Courtois no cumple la regla de los 30: Madrid rompe su propio protocolo por él

En el Real Madrid existe una costumbre no escrita: a partir de los 30 años, las renovaciones se negocian año a año, según rendimiento y estado físico. Nadie se salta ese guion. Nadie, hasta ahora.

Thibaut Courtois, que cumplirá 35 en 2027, va a romper esa norma. Según reveló Miguel Ángel Díaz, periodista de COPE, en El Partidazo, el club ya tiene fecha para sentarse con el entorno del belga: las próximas semanas. Y no se trata de un parche de doce meses, sino de un contrato que extendería su vínculo hasta el 30 de junio de 2028, un año más allá de lo que marca su acuerdo actual.

Lo llamativo no es solo el gesto, sino el momento elegido. La temporada acaba de empezar. Faltan casi dos años para que expire su contrato vigente (30 de junio de 2027). En cualquier otro caso, Florentino Pérez habría esperado. Con Courtois, no.

¿Por qué la prisa?

La respuesta está en el vestuario y en el banquillo. José Mourinho aterrizó en el Bernabéu sin tocar una sola coma del estatus del guardameta belga: sigue siendo el primer nombre en la portería, sin discusión. Tras varias temporadas lastradas por lesiones graves que lo alejaron de las canchas más tiempo del deseado, Courtois ha vuelto a ser ese muro que Madrid necesita en las noches importantes.

Esa continuidad de rendimiento es la que ha convencido a Florentino de saltarse su propio manual. El mensaje que manda la directiva es contundente: Courtois no se gestiona como un guardameta de 34 años cualquiera. Se gestiona como una pieza intransferible del proyecto, alguien cuyo futuro no se discute partido a partido sino que se planifica con perspectiva de varias temporadas.

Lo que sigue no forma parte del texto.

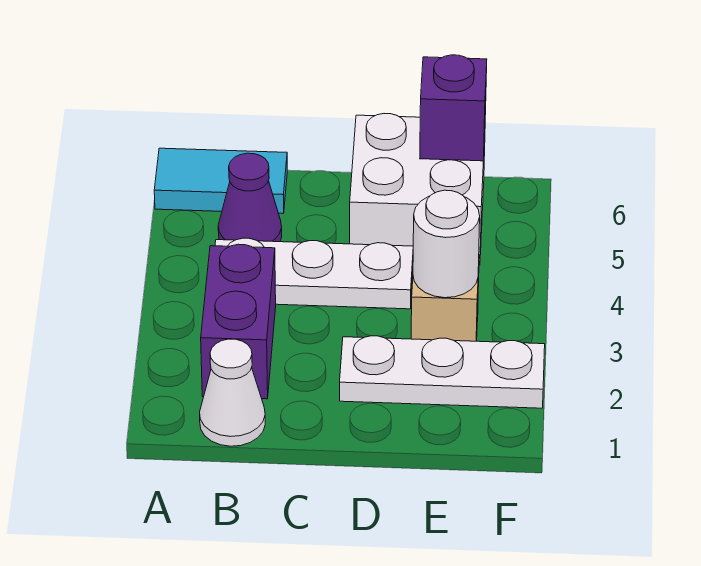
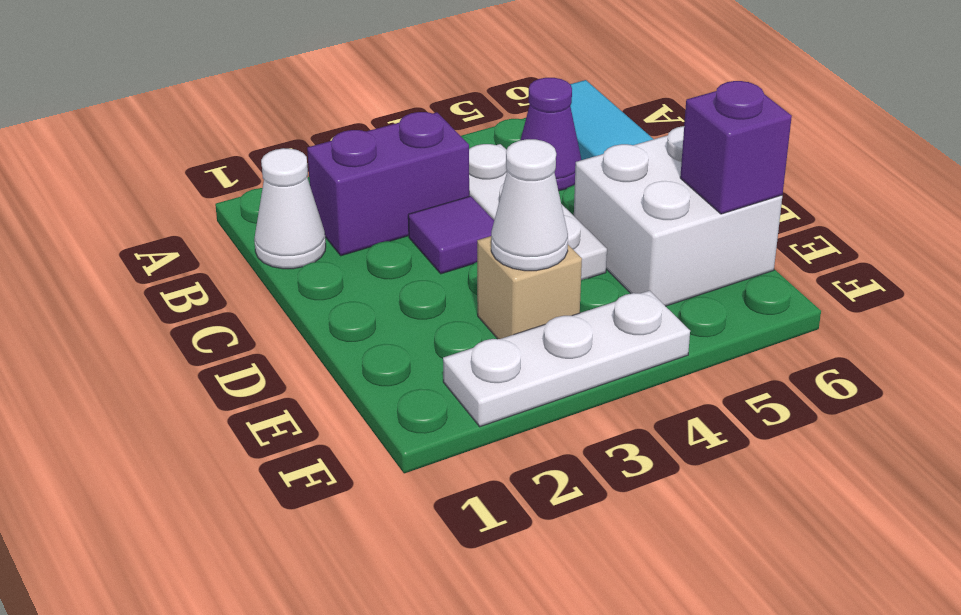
none -> purple 1x1 tile [408,196,494,274]
white 1x3 plate [340,336,545,408] -> white 1x3 plate turned to [443,291,690,427]
white 1x1 round brick [413,190,480,298] -> white 1x1 cone [491,139,568,271]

Hay algo casi paradójico en todo esto. El fútbol moderno suele desconfiar de los porteros que se acercan a la treintena larga, y sin embargo, el club más poderoso del mundo decide blindar al suyo hasta que tenga 35 cumplidos, sin esperar señales de declive que, de momento, no han aparecido.

Es una apuesta de confianza, sí, pero también una jugada inteligente en lo institucional: evitar que el rumor de una posible salida o el interés de otros clubes contamine el ambiente en un año donde Mourinho necesita estabilidad total en su once. Adelantarse al mercado, adelantarse al reloj biológico, adelantarse incluso a su propia costumbre.

Queda por ver los detalles económicos del nuevo acuerdo, algo que Miguelito no desveló en su intervención. Pero el mensaje de fondo ya está lanzado: en el Real Madrid de Mourinho, Courtois no es un guardameta que se renueva. Es un símbolo que se protege.